Whiting very scattered off piers mid-March, better April 1, blues around mid-late March, Spanish mid-April, best 3rd week of April, big pomps mid-late in April, black drum can be caught 365 but not super common right now. Fish near structure and you can catch them on any trip. 

Surf is typically a bit slower than the deeper water off piers early in the year for whatever reason.

I don't pay much attention to water temp since Springmaid's NOAA station went down. 

Just my .02.


----------



## Fatback (Aug 6, 2003)

x2 what Smooth said.

I don't bother surf fishing until water temps are 65 degrees or better. Off the GA coast this 65 degree mark happens typically the last half of March. Usually, spring surf fishing starts getting good first of April and is super hot by mid April and peaking in May. June is good, but by the first of July its over for me. Or when the water temps pass eighty.

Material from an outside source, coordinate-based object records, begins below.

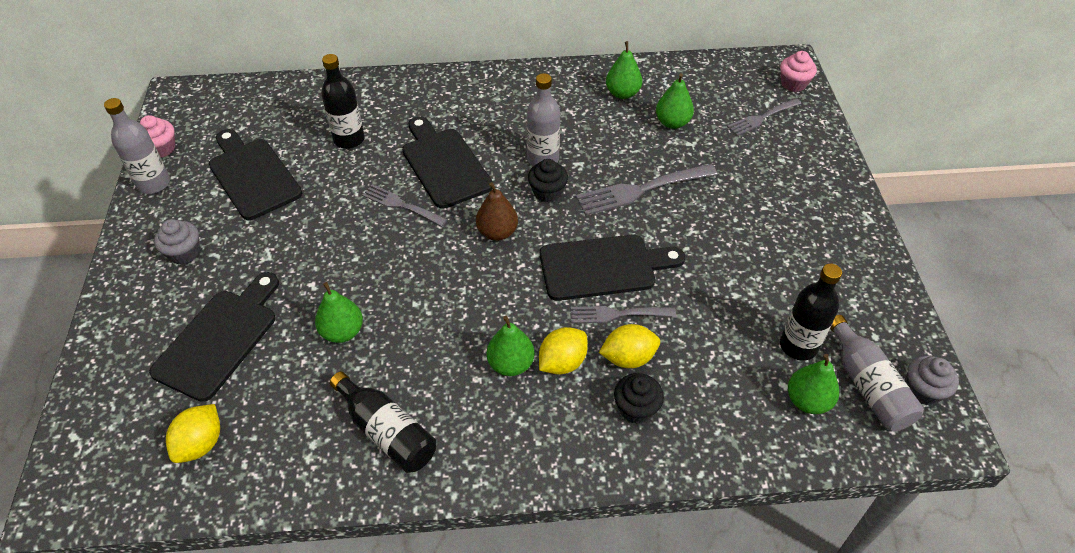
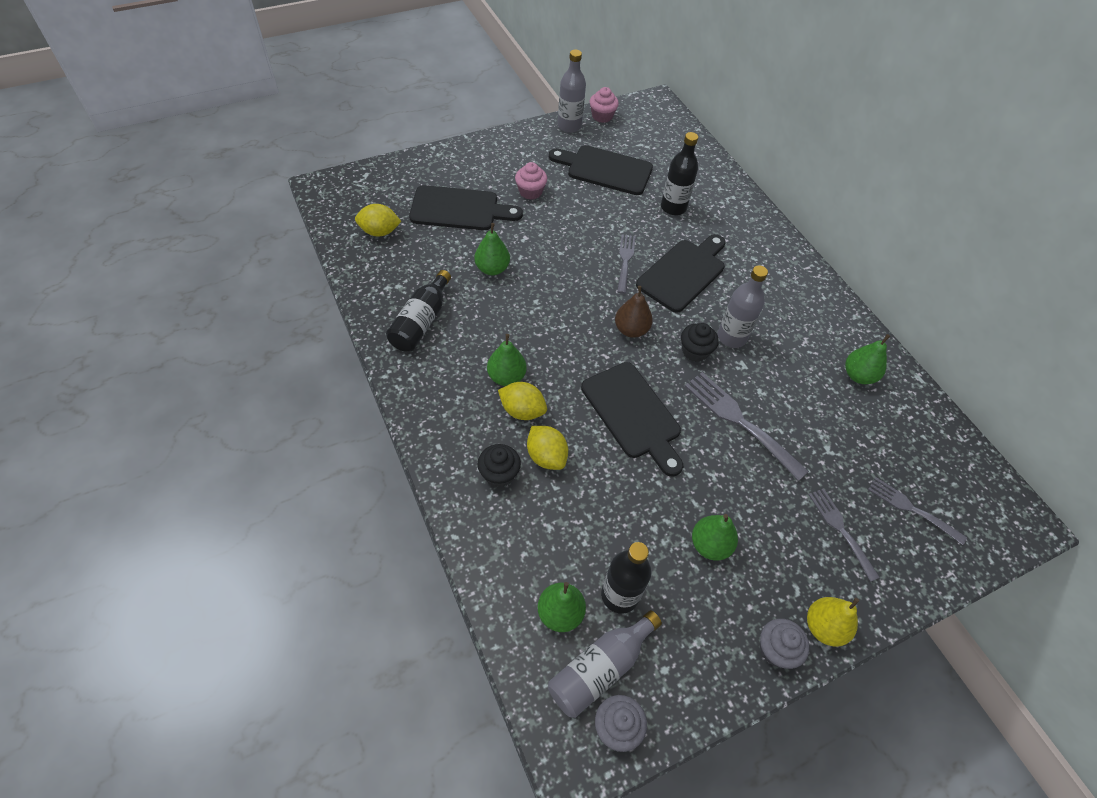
camera: 65 degrees right, 5 degrees up
(184, 253) = (519, 164): grey cupcake -> grey cupcake (776, 649)
(252, 175) = (605, 170): black cutting board -> black cutting board turned 105 degrees counterclockwise
(618, 314) = (588, 437): grey fork -> grey fork (841, 530)
(672, 123) = (846, 427): green pear -> green pear (710, 545)
(793, 84) = (991, 532): pink cupcake -> pink cupcake (530, 192)
(853, 214) = (824, 627): none -> yellow pear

Short answer....When surf water temps are 65 to 78 degrees fishing is good!

In spring this temperature window can last 10-12 weeks. In the Fall this window will be shorter, maybe 8-10 weeks. 

Always fish when you can, but I surf fish only when water temps are optimal. Its just better that way.


----------



## abass105 (Jun 13, 2006)

All great information. Thanks for sharing.


----------



## Trhenley (Oct 10, 2013)

Thanks should be there about time to get some bites Thanks Again


----------